Les meilleurs interprètes scandinaves de la musique française étaient présents à l’Opéra Royal de Stockholm. D’origine lyonnaise, Marc Soustrot est le directeur musical du très dynamique Opéra de Malmö. Grande mozartienne, Camilla Tilling incarne une excellente Mélisande dans les institutions lyriques du monde entier. Quant à Anne-Sofie von Otter, la mezzo suédoise a prouvé depuis longtemps sa maîtrise et sa connaissance profondes de notre culture.
Les premières impressions de ces Dialogues des Carmélites tiennent à la salle de l’opéra lui-même. Reconstruite à la fin du XIXe siècle, la salle du Kungliga Operan recouverte de dorures rococo présente une étonnante intimité. On pense à l’Opéra Royal de Versailles, d’autant que la mise en scène de Johanna Garpe nous ramène au 1789 des prémisses révolutionnaires. Le décor est dépouillé à l’extrême : une tapisserie ornée de fleurs de lys, des aristocrates en perruque sur un cercle entourés de sans-culottes aux abois. Près d’un canapé Louis XVI gisent des cupcakes colorés sortis tout droit du film Marie-Antoinette de Sofia Coppola. C’est le premier emprunt d’une mise en scène qui puisera largement dans les célèbres spectacles de Robert Carsen et Marthe Keller.
Grave erreur de Johanna Garpe : ne pas faire confiance aux mots de Bernanos. La metteure en scène suédoise « habille » les dialogues souvent complexes de violence physique et de distractions visuelles. Une fois Blanche entrée au Carmel, la chronique monacale sera fidèlement restituée. Tout est traditionnel, à l’exception des gestes rituels des carmélites. On ne saura jamais si on se trouve en présence d’une secte étrange ou si Garpe souhaite nous faire rire de cette congrégation religieuse. Aux moments les plus dramatiques de l’ouvrage, des carmélites feront ainsi la « circulation » avec leur bras, ou prises de frénésie lors de leurs séances de yoga, danseront la tecktonik avec de grands gestes aériens. Des rires s’élèvent aux moments les plus importuns, sans qu’il n’y ait de point de vue sur l’action.

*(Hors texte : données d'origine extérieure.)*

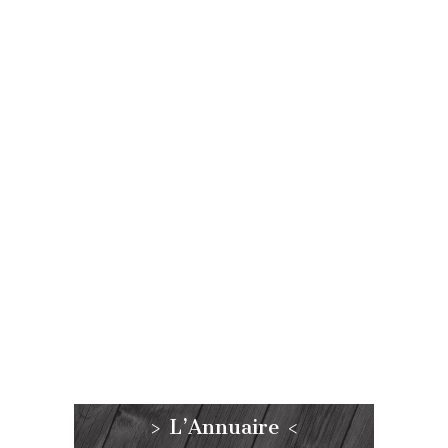
> L’Annuaire <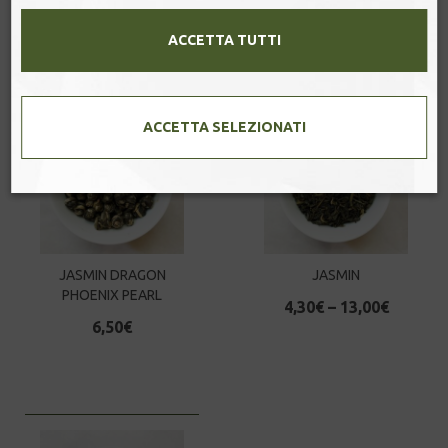
4,00
€
–
12,80
€
5,50
€
–
10,00
€
ACCETTA TUTTI
ACCETTA SELEZIONATI
JASMIN DRAGON
JASMIN
PHOENIX PEARL
4,30
€
–
13,00
€
6,50
€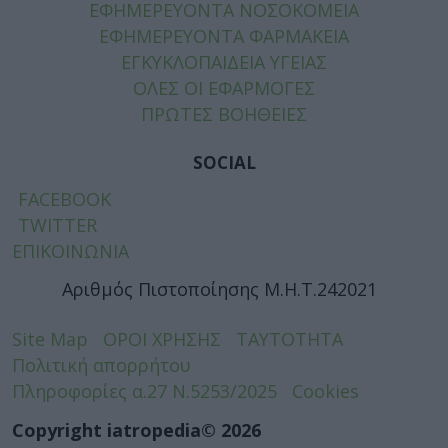
ΕΦΗΜΕΡΕΥΟΝΤΑ ΝΟΣΟΚΟΜΕΙΑ
ΕΦΗΜΕΡΕΥΟΝΤΑ ΦΑΡΜΑΚΕΙΑ
ΕΓΚΥΚΛΟΠΑΙΔΕΙΑ ΥΓΕΙΑΣ
ΟΛΕΣ ΟΙ ΕΦΑΡΜΟΓΕΣ
ΠΡΩΤΕΣ ΒΟΗΘΕΙΕΣ
SOCIAL
FACEBOOK
TWITTER
ΕΠΙΚΟΙΝΩΝΙΑ
Αριθμός Πιστοποίησης Μ.Η.Τ.242021
Site Map
ΟΡΟΙ ΧΡΗΣΗΣ
ΤΑΥΤΟΤΗΤΑ
Πολιτική απορρήτου
Πληροφορίες α.27 Ν.5253/2025
Cookies
Copyright iatropedia© 2026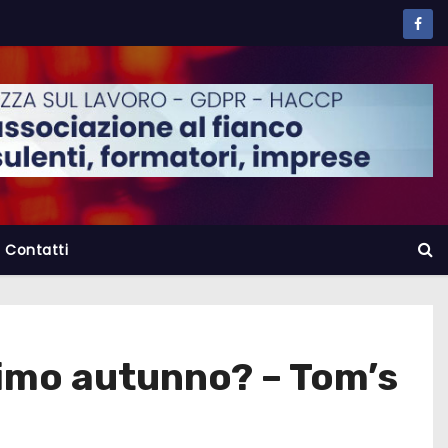
Contatti
simo autunno? – Tom’s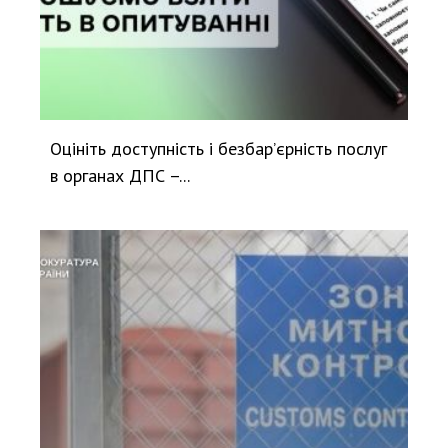
Оцініть доступність і безбар’єрність послуг
в органах ДПС –...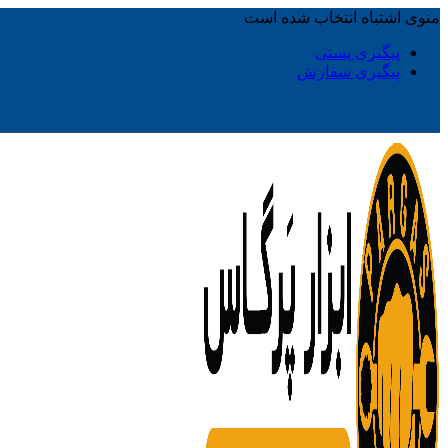
منوی اشتباه انتخاب شده است
پیگیری پستی
پیگیری سفارش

En assistant à une représentation des Dialogues des Carmélites à l’étranger, on mesure combien la réputation de Poulenc est erronée. L’unique opéra du compositeur est un ouvrage dans lequel on ne retrouve aucune trace du Poulenc léger et « voyou ». A l’instar de Pelléas et Mélisande, les chanteurs doivent incarner chaque phrase et y apporter de l’humanité, sans quoi la trame potentiellement réactionnaire du livret apparaît surlignée. La distribution réunie ce soir à Stockholm s’avère décevante à de nombreux égards. Le Marquis de la Force de Jeremy Carpenter est scolaire et banal, la Constance de Sofie Asplund est stridente et peu musicale. Guères francophones et entachées d’un vibrato envahissant, les Mère Marie de Susanne Resmark et Madame Lidoine de Sara Olsson offrent de très embarrassantes scènes, notamment celle de la Conciergerie chantée en yaourt. Très stylé et musicien, le Chevalier de Joel Annmo constitue l’unique très belle surprise de la soirée. Quant aux deux héroïnes principales, Camilla Tilling paraît étrangement mal à l’aise dans le rôle de Blanche. La prosodie française est nerveuse, le dessin du personnage incertain et la voix manque de contours chaleureux. Les premiers mots prononcés par Anne-Sofie von Otter réveillent les très grandes heures de la carrière de la chanteuse suédoise. Le timbre est d’une richesse extraordinaire et la maîtrise du français superlative. Mais ici encore, la terrible scène de la mort de la Prieure semblera étrangement atone. Là où des Rita Gorr et Régine Crespin enflammaient la scène avec les fruits tardifs de leurs voix, Anne-Sofie von Otter conduit prudemment une interprétation sans consumer le pouvoir explosif de son tableau d’agonie.
Dans la fosse, Marc Soustrot dirige une lecture en tous points idiomatique. L’orchestre est d’un niveau très moyen, mais tout y est : les tempi sont pertinents, l’élan global est maîtrisé et le chef français fait ressortir les timbres instrumentaux dans la plus belle tradition hexagonale. Mais rien n’y fait, ces décevants Dialogues des Carmélites de Poulenc se déroulent sans nécessité ni investissement émotionnel.